- Assigned task 1: In the passage on maternal health, what share of all deliveries are traditional birth attendants responsible for?
- Assigned task 2: Repeat the passage on maternal health from "The U.N. Charter" to "Third World women?".
- Assigned task 3: Pick up the passage on maternal health after its final sentence and keep writing it.

- Passage for review:
↓↓↓

The 1987 Safe Motherhood Conference in Nairobi first drew attention to this tragedy experienced by mothers and issued a call to action. The response from the international community so far has been insufficient, and the reason for this inaction, according to UNICEF, is a «conspiracy of silence» and a «lack of initiative,» to which must be added a lack of compassion and political will and a reliance on abortion and contraception to the exclusion of emergency obstetrical care.
The U.N. Charter of Human Rights states that the right to health care is basic. The Beijing Conference on Women identified 12 critical areas of concern, one of which was the right of women to the «highest attainable standard of physical and mental health.» It is time for the international community to invest in the needs of the millions of women in developing countries who wish to become mothers and to stop discriminating against them.
Q: What types of care does your organization’s work bring to Third World women?
Walley: We are introducing programs which consider the needs of mothers, [such as the] West African Maternal Health project. Begun in 1998, this demonstration project is located in the Diocese of Sunyani, in a rural area of Ghana, West Africa.
MaterCare has developed an essential obstetrical care service for a rural area consisting of programs designed to improve the survival of mothers by training traditional birth attendants — TBAs — who are responsible for 70% of all deliveries, to recognize and refer high risk mothers to our district hospital, using a pictorial antenatal card; by improving the care given to mothers in rural maternity centers by nurse/midwives using a labor partograph; by introducing a safe and efficient means of transporting mothers with obstetrical emergencies to the district hospital; and by providing a maternal blood transfusion service.

↑↑↑

- Records:
↓↓↓

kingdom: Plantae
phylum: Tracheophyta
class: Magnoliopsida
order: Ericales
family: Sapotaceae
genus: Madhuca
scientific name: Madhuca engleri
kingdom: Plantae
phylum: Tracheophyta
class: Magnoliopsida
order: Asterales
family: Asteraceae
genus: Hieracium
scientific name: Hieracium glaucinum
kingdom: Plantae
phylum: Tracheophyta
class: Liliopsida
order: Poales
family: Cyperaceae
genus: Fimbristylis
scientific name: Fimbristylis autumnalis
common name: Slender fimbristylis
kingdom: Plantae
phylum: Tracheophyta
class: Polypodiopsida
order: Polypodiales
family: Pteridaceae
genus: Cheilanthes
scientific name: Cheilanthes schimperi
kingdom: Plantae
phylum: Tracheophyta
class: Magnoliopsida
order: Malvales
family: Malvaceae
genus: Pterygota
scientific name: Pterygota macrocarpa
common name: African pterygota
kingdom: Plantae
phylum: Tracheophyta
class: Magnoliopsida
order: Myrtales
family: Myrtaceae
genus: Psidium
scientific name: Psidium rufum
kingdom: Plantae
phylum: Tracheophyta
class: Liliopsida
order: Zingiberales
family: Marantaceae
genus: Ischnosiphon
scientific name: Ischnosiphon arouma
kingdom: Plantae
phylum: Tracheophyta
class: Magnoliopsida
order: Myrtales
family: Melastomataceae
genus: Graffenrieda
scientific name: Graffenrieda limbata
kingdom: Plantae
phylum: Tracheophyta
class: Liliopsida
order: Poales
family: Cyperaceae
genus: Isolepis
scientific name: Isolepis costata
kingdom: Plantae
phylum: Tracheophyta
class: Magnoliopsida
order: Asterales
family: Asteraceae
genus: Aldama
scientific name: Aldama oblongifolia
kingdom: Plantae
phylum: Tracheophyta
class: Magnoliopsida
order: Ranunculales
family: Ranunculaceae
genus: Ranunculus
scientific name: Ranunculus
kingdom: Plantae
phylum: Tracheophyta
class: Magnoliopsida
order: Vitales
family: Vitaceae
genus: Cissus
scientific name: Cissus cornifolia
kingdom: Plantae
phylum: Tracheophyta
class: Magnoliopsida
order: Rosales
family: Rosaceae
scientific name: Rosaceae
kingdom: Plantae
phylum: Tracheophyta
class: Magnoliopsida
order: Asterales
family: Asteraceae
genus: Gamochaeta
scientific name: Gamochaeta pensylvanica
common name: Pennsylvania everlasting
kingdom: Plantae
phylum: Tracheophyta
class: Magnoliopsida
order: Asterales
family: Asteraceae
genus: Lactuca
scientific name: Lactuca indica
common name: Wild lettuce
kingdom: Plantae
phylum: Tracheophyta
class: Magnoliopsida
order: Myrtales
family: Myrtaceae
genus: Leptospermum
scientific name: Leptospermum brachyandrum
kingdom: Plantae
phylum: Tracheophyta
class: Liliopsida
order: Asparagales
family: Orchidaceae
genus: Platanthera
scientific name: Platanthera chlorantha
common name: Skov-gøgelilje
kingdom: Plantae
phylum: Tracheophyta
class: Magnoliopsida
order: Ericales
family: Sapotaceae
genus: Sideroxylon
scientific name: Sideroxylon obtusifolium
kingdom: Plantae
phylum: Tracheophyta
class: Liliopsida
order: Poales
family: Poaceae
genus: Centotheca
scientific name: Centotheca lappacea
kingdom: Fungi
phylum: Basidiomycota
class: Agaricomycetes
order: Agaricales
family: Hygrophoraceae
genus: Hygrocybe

↑↑↑

- Task result 1: 70% of all deliveries.

- Task result 2:
The U.N. Charter of Human Rights states that the right to health care is basic. The Beijing Conference on Women identified 12 critical areas of concern, one of which was the right of women to the «highest attainable standard of physical and mental health.» It is time for the international community to invest in the needs of the millions of women in developing countries who wish to become mothers and to stop discriminating against them.
Q: What types of care does your organization’s work bring to Third World women?

- Task result 3:
We believe that this model can be used in any developing country, and we have been asked to consider developing these programs in Sierra Leone and East Timor.
A basic research program is under way to evaluate an oral, effective and inexpensive method of managing postpartum hemorrhage, one of the main causes of maternal mortality. If these studies prove successful, the final objective is to develop protocols for the use of misoprostol by traditional birth attendants, who do most of the deliveries in life-threatening situations, when medical help is not available. We think it could be a major breakthrough in preventing maternal deaths.
A West African Regional Birth Trauma Center is being developed in the Archdiocese of Cape Coast, Ghana, which will provide treatment and rehabilitation programs for mothers with obstetric fistula, and will have a special interest in training doctors and nurses in their surgery and nursing management. Other centers are needed in other parts of west Africa including again Sierra Leone and Rwanda.
A training CD has been developed for surgery and nursing for obstetric fistula. It is available free of charge to doctors and nurses in areas where fistulae are common. We tried to provide emergency obstetrical care in East Timor, but were denied access by the U.N. administration because we would not provide abortion and sterilization programs. We explained that we did not provide these services as they were irrelevant to mothers who are bleeding to death, or are in obstructed labor. We also pointed out that we do not treat rheumatoid arthritis either!
I must point out that there is no international organization that provides emergency care for refugee mothers. Médecins sans Frontières does excellent work in front-line areas, as does the International Red Cross. We believe that there is a place for such an organization as ours, since half of all refugees are mothers, most are young and it is fairly easy to calculate the numbers who are pregnant and who face possible pregnancy complications in addition to bombs, guns or natural disasters. MCI is trying to develop itself to fill a vacuum.